What you should do —
Search the entries for the word "fruit" and return every line where it is found.

Household object detections
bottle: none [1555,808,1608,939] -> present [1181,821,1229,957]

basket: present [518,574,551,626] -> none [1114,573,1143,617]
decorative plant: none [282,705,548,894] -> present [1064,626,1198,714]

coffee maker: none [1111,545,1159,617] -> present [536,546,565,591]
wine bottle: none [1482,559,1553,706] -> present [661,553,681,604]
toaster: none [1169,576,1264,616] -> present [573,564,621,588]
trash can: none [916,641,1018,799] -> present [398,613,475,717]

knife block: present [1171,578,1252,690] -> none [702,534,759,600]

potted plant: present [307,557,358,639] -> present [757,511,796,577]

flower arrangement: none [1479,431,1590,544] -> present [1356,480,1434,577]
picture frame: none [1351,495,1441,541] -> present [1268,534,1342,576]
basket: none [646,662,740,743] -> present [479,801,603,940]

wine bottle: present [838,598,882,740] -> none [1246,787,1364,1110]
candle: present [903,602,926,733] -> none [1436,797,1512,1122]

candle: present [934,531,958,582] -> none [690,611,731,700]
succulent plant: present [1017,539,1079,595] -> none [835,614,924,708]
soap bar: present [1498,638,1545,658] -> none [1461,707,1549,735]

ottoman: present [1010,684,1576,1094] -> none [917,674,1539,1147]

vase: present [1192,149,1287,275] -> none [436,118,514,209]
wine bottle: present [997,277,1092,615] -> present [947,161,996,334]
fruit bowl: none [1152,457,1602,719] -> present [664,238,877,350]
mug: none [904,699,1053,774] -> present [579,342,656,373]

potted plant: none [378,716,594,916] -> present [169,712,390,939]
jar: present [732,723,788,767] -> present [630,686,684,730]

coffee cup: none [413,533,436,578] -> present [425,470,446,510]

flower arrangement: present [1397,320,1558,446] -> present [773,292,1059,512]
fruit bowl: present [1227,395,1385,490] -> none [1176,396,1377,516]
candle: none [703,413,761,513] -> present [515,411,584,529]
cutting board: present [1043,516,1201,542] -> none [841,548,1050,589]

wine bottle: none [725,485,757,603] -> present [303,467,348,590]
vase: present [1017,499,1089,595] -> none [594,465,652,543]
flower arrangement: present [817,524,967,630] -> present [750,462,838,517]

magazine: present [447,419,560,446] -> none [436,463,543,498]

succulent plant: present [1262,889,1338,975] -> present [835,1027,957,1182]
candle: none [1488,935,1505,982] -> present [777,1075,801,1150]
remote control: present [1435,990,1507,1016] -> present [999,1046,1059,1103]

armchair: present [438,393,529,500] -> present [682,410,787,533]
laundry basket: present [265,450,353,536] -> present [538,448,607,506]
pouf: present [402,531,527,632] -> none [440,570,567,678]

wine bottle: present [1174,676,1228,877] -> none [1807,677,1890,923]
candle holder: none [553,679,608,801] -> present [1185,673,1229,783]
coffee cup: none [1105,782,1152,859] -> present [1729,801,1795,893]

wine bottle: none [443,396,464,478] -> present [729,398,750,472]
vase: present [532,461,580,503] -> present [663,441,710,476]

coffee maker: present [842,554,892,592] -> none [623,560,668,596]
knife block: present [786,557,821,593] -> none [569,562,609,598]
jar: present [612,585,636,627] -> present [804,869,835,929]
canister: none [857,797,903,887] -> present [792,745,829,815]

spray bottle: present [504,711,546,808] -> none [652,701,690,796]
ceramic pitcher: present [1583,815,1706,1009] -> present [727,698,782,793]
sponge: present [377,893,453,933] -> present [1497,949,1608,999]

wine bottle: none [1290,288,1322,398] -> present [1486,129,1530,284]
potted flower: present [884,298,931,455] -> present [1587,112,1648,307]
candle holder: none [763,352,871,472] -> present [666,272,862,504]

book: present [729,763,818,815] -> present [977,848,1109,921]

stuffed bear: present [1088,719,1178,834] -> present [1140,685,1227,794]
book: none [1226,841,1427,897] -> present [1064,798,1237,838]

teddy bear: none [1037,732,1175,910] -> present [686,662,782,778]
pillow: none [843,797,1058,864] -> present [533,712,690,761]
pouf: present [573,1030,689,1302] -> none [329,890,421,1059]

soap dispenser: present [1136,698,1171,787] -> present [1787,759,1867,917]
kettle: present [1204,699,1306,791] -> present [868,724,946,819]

Response for this exercise —
fruit bowl: none [1152,457,1602,719] -> present [664,238,877,350]
fruit bowl: present [1227,395,1385,490] -> none [1176,396,1377,516]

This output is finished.